Yes, our old Cueball is still lead actor!

Loved the first one too! can't wait to see DM2!


----------



## danwel (Feb 18, 2007)

Will be getting this on DVD or blu ray as my boy loves it


----------



## Hardsworth (Apr 12, 2012)

I can't wait to see it, think I am more excited than my 4yr old son 

Just sat and watched Up with him and again I think I enjoyed it more


----------



## lofty (Jun 19, 2007)

Just took my Son and his mate to see it, love those Minions they are so funny.3D is good especially at the finale, stay and watch the credits.


----------



## Kerr (Mar 27, 2012)

lofty said:


> Just took my Son and his mate to see it, love those Minions they are so funny.3D is good especially at the finale, stay and watch the credits.


The 3D is far more effective at the end sequence.

I've always felt that the 3D in normal cinemas is usually very lacking, but that did stand out a lot more.

I wish we had more imax screens.


----------



## griffin1907 (Mar 4, 2006)

My kids LOVE the first one. Little girl (2.5 years). Calls it spickle meena.

For a change McDonalds Happy Meals toys actually worth keeping too


----------



## CraigQQ (Jan 20, 2011)

griffin1907 said:


> My kids LOVE the first one. Little girl (2.5 years). Calls it spickle meena.
> 
> *For a change McDonalds Happy Meals toys actually worth keeping too *


I met a friend at mcdonalds for a coffee recently.. was sadly tempted to buy a happy meal just to get the toy haha.. I'm so immature!


----------



## Derekh929 (Aug 28, 2011)

CraigQQ said:


> I met a friend at mcdonalds for a coffee recently.. was sadly tempted to buy a happy meal just to get the toy haha.. I'm so immature!
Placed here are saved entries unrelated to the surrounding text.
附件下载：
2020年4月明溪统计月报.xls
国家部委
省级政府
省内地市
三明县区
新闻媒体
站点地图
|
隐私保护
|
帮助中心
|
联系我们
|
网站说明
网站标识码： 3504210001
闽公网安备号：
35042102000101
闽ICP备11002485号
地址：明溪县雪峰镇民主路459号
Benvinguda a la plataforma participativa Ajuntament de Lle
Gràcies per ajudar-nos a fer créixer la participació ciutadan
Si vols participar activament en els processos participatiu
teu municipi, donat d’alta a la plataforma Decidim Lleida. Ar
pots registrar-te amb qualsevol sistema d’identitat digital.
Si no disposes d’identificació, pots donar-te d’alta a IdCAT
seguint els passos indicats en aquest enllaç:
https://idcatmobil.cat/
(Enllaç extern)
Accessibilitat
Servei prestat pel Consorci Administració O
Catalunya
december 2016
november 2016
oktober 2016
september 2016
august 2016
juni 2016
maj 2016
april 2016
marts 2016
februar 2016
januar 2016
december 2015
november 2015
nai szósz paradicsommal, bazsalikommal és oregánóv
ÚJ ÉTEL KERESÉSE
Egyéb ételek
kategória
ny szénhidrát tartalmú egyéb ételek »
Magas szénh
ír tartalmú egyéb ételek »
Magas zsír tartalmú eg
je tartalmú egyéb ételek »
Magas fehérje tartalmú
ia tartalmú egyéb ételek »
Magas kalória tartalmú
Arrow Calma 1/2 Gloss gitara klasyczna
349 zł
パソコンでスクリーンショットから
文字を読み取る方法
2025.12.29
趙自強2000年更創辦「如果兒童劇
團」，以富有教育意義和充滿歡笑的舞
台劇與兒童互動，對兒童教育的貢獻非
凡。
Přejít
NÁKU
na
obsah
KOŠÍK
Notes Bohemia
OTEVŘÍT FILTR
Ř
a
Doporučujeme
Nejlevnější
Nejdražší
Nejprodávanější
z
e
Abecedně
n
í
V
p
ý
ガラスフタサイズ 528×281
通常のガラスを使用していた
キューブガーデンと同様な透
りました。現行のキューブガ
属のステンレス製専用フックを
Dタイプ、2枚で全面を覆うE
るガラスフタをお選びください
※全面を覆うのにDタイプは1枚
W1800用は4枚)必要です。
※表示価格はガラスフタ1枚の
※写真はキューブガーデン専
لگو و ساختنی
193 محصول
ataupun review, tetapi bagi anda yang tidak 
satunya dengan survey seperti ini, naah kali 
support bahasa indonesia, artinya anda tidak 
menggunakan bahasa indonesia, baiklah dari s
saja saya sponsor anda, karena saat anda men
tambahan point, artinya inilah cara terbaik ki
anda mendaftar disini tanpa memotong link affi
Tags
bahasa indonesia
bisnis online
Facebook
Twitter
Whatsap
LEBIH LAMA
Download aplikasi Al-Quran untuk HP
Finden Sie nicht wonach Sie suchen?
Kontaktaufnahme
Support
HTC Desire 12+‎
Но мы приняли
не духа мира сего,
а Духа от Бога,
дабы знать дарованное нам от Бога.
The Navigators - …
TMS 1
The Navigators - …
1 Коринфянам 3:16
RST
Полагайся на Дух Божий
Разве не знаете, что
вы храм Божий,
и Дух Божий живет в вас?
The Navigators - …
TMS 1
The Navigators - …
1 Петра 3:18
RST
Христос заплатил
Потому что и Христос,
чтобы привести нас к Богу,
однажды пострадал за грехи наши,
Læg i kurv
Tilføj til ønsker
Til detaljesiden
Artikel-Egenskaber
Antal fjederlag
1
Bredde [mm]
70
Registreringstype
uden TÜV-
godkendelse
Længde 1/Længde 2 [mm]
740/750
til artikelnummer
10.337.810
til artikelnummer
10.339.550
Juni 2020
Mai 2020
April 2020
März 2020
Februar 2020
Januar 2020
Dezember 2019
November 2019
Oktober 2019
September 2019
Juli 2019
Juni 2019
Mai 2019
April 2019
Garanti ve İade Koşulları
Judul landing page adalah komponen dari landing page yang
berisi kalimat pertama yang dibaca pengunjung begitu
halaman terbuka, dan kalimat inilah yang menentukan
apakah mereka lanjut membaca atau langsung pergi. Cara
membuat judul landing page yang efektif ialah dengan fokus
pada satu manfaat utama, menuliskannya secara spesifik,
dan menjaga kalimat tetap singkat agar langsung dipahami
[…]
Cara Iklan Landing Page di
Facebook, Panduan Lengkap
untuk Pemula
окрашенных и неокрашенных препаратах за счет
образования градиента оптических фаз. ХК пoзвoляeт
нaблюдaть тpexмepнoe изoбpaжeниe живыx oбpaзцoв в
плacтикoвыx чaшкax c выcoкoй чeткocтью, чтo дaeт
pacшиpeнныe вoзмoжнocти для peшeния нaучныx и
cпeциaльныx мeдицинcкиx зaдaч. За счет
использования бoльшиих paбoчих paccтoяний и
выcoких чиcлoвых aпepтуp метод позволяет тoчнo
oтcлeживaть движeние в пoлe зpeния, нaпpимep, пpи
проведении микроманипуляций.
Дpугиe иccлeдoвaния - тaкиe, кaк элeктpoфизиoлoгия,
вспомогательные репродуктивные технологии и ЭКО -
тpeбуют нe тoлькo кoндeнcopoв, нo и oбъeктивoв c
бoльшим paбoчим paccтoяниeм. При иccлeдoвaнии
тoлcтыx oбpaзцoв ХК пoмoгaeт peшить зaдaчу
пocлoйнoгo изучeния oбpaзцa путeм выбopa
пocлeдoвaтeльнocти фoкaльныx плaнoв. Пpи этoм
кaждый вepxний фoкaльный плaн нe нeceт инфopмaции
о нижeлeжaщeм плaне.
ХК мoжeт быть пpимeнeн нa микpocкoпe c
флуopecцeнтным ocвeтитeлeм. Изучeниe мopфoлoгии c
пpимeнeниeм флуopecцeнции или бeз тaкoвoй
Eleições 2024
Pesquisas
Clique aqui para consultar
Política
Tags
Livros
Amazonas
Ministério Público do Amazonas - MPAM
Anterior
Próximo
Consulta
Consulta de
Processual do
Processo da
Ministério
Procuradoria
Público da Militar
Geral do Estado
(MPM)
:lol: so that why you want this meet at another mcdonalds as your collecting the set, thought it was only me that did things like that, like getting excited seeing a new M3 hotwheels in tesco, son said dad stop it , and he hides:lol:


----------



## ncd (Dec 12, 2005)

You don't have to buy the happy meal to get the toys/gifts, McDonald's allow you to buy just the toy if need be. Well unless you want the happy meal of course


----------



## 182_Blue (Oct 25, 2005)

ncd said:


> You don't have to buy the happy meal to get the toys/gifts, McDonald's allow you to buy just the toy if need be. Well unless you want the happy meal of course


Really , how much ?

Ps took my little one to see it yesterday and it was good, we didnt like it as much as the 1st one though.


----------



## CraigQQ (Jan 20, 2011)

Didn't know that! 

No... I don't want the happy meal haha! but I'd like the toys for my niece.


----------



## craigeh123 (Dec 26, 2011)

The maccie d toys are great . The film i thought was great easily as good if not better than the first ! Definitely a must see film


----------



## RichyMa (Feb 8, 2013)

Loved the first one... Can't wait to see this!


----------



## InvaderZim (Aug 24, 2010)

I liked it. Although the 3D effects are nice it is also nice when they don't put in long sequences of stuff that is only for the benefit of 3D. It can really make movies drag and I didn't notice any of that in this one. I'm surprised at some of the big name people that put out 3D movies where they have to keep giving you things like the dog's eye view of it running around the room or other things that add nothing to the movie.

That being said, I don't think anything will top the 3D part in the first one where he's on the platform and the moon is shining light around him. It looked like the light was coming off the screen around him in 3D.


----------



## Davie (Jul 21, 2013)

I (and the kids) loved it, I actually think its better than the first!


----------



## SBM (Jul 4, 2013)

Dannbodge said:


> The first one was amazing so can't wait to see this one.
> And no I don't have kids, I won't borrow any either.


Hahaha! Like it! ... and snap!:thumb:


----------